How the 10/1 ARM Calculator Works
We compute your monthly payment during the 10-year fixed span and simulate annual resets using your assumptions: index drift, margin (informational), and caps. Then we surface the projected payment after the first reset and a complete amortization schedule.
Disclaimer: Results are estimates for education and planning; lender calculations may differ.
What Is a 10/1 ARM?
A 10/1 ARM offers a fixed rate for 10 years followed by annual adjustments. The initial rate is often below a 30-year fixed, which can reduce early payments for borrowers who may sell, move, or refinance before or soon after the first reset.
Understanding Rate Caps
- Initial Cap: Max change at the first adjustment.

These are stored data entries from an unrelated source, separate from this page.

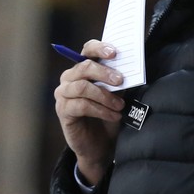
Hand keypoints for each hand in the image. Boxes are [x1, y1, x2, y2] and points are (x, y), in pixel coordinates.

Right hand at [54, 40, 123, 184]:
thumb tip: (130, 69)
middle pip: (84, 67)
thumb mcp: (117, 95)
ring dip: (104, 95)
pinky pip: (81, 105)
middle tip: (121, 80)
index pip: (87, 50)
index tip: (114, 53)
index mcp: (83, 69)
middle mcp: (69, 78)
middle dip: (104, 72)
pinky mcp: (63, 111)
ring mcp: (63, 94)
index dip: (99, 48)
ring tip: (120, 105)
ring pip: (82, 87)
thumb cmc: (108, 115)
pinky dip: (101, 110)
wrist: (101, 145)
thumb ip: (118, 81)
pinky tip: (114, 116)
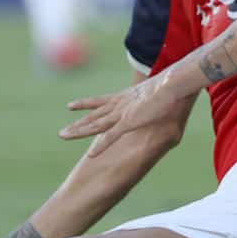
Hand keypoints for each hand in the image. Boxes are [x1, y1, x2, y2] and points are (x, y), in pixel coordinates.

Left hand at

- Periodic Cap: Max change at each subsequent yearly reset.
- Lifetime Cap: Max cumulative increase over the life of the loan.

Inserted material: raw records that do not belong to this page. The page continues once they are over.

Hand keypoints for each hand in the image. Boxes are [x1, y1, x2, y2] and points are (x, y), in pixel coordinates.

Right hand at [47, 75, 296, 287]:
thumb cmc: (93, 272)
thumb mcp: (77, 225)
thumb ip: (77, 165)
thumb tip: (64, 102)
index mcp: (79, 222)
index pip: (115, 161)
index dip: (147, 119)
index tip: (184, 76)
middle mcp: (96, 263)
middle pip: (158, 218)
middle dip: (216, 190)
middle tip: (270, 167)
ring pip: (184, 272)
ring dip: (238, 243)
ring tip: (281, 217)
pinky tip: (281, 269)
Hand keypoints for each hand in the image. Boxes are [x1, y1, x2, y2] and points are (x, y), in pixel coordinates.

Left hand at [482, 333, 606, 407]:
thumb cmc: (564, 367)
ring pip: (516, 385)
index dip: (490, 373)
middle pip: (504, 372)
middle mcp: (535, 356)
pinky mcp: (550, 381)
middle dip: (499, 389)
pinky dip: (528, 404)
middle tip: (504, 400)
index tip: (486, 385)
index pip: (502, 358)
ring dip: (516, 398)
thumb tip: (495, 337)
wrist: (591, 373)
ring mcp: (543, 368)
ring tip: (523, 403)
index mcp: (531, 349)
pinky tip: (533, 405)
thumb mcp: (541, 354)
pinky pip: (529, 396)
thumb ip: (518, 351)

Pros and Cons of a 10/1 ARM
- Pros: lower initial rate, lower payments for a full decade, potential savings.
- Cons: payment uncertainty after 10 years; exposure to rising rates.
10/1 ARM vs. 30-Year Fixed
A 30-year fixed prioritizes certainty; a 10/1 ARM prioritizes a lower initial payment for a decade, with risk of higher payments later. Choose based on time horizon and risk tolerance.
Inputs for the Calculator
- Home price & down payment (amount or %)
- Loan term (years), initial rate (10-year fixed), index drift, and caps
- Optional: taxes, insurance, HOA; extra principal
Understanding Your Results
See your initial monthly payment, projected post-adjustment payment, total interest, and amortization schedule. Use the yearly chart to visualize costs and balance over time.
Frequently Asked Questions
Can I refinance before the first reset?
Yes. Many borrowers refinance around year 9–11 to lock a new rate.
How are payments recalculated after 10 years?
Each year, the payment is recomputed based on the new rate, remaining balance, and remaining term, subject to your caps.